§ Work to complete
Format the data below as a numbered list, covering only the lines between the one holding "Blu Monkey Hub and Hotel" and the one holding "Publié le 22 septembre 2018", inclusive. Leave out blank lines and pictures.

§ Material provided
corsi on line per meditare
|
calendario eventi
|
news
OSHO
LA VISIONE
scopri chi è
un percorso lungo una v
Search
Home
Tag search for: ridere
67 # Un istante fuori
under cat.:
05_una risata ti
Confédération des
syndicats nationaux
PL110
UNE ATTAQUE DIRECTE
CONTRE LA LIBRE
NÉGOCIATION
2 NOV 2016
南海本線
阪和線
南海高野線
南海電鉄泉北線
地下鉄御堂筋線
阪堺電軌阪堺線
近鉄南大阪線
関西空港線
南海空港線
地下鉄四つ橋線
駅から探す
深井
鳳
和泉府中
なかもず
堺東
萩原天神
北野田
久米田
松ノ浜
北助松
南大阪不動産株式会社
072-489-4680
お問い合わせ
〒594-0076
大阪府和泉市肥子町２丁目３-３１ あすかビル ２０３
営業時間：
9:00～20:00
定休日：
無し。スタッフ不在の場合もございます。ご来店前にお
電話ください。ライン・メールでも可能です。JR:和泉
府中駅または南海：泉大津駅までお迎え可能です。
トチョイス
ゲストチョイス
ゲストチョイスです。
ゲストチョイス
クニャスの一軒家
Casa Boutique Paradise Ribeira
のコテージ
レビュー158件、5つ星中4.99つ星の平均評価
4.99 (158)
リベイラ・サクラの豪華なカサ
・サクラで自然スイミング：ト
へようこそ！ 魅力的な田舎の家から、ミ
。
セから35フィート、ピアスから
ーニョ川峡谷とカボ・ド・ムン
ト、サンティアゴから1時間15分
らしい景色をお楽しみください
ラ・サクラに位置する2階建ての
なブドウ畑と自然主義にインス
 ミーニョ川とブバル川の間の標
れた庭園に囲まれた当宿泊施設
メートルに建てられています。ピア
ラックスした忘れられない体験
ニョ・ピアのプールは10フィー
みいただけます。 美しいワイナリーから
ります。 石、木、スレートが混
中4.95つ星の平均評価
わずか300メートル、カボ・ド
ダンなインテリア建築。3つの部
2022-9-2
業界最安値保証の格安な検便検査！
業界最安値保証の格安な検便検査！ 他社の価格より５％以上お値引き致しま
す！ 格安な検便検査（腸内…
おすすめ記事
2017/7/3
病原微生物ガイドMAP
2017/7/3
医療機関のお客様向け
==
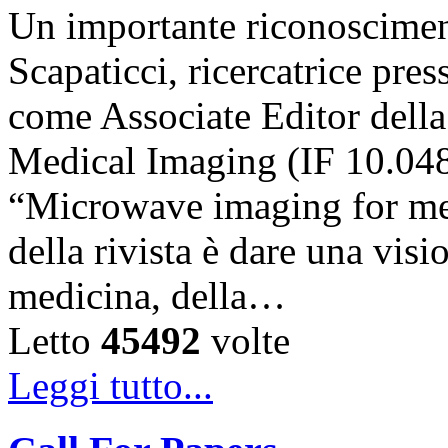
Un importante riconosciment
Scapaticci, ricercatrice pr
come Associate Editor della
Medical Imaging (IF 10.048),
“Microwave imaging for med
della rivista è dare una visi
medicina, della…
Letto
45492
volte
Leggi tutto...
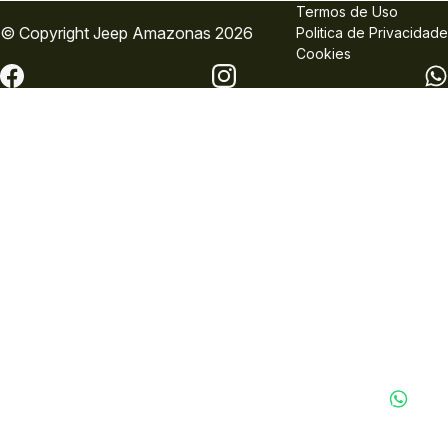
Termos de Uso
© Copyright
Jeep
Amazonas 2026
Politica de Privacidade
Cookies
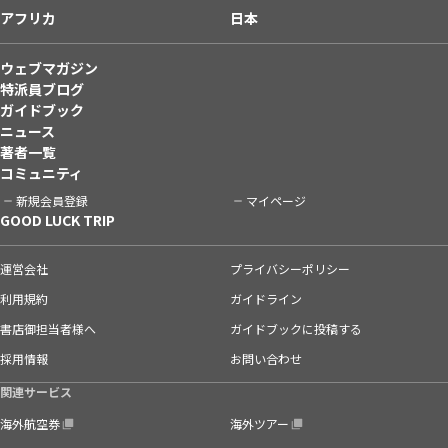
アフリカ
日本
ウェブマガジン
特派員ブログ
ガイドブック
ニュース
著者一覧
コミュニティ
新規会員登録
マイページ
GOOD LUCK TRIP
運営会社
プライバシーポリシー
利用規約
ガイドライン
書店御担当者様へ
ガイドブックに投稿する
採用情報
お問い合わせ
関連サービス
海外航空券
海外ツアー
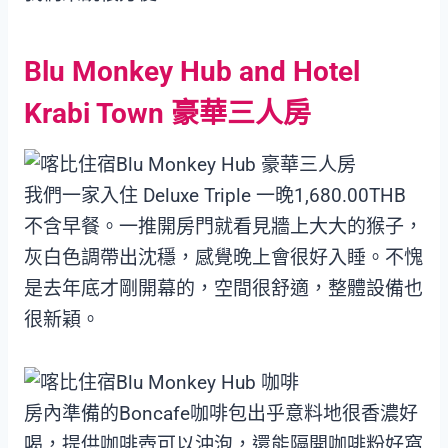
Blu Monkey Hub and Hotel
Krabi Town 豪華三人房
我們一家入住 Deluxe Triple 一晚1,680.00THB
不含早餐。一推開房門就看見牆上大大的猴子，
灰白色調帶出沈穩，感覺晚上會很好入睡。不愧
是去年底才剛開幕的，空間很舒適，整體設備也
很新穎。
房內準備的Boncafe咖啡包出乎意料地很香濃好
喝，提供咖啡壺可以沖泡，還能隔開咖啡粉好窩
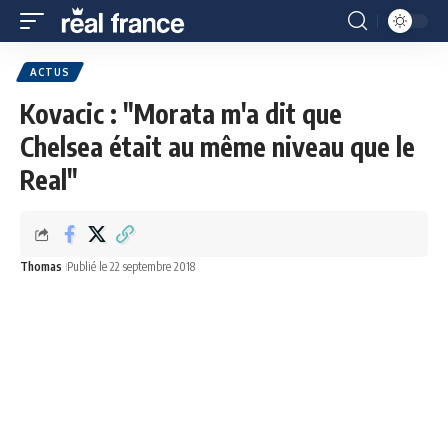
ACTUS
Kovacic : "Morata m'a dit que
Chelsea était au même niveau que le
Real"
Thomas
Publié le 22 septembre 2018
---
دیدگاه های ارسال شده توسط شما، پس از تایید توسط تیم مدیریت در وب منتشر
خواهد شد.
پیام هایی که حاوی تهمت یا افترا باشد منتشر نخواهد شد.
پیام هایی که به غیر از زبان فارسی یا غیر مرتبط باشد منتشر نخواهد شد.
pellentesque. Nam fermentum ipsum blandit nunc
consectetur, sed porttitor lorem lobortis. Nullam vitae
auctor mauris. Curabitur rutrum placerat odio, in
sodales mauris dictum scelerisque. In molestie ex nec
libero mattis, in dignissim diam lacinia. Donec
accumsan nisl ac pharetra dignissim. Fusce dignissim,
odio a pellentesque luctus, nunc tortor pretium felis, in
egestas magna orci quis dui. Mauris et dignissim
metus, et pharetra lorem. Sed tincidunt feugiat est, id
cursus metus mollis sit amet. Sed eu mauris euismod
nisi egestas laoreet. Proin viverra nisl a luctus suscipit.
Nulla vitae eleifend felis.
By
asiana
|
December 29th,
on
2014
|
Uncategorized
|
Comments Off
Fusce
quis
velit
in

§ Result
1. Blu Monkey Hub and Hotel
2. Krabi Town 豪華三人房
3. 我們一家入住 Deluxe Triple 一晚1,680.00THB
4. 不含早餐。一推開房門就看見牆上大大的猴子，
5. 灰白色調帶出沈穩，感覺晚上會很好入睡。不愧
6. 是去年底才剛開幕的，空間很舒適，整體設備也
7. 很新穎。
8. 房內準備的Boncafe咖啡包出乎意料地很香濃好
9. 喝，提供咖啡壺可以沖泡，還能隔開咖啡粉好窩
10. ACTUS
11. Kovacic : "Morata m'a dit que
12. Chelsea était au même niveau que le
13. Real"
14. Thomas
15. Publié le 22 septembre 2018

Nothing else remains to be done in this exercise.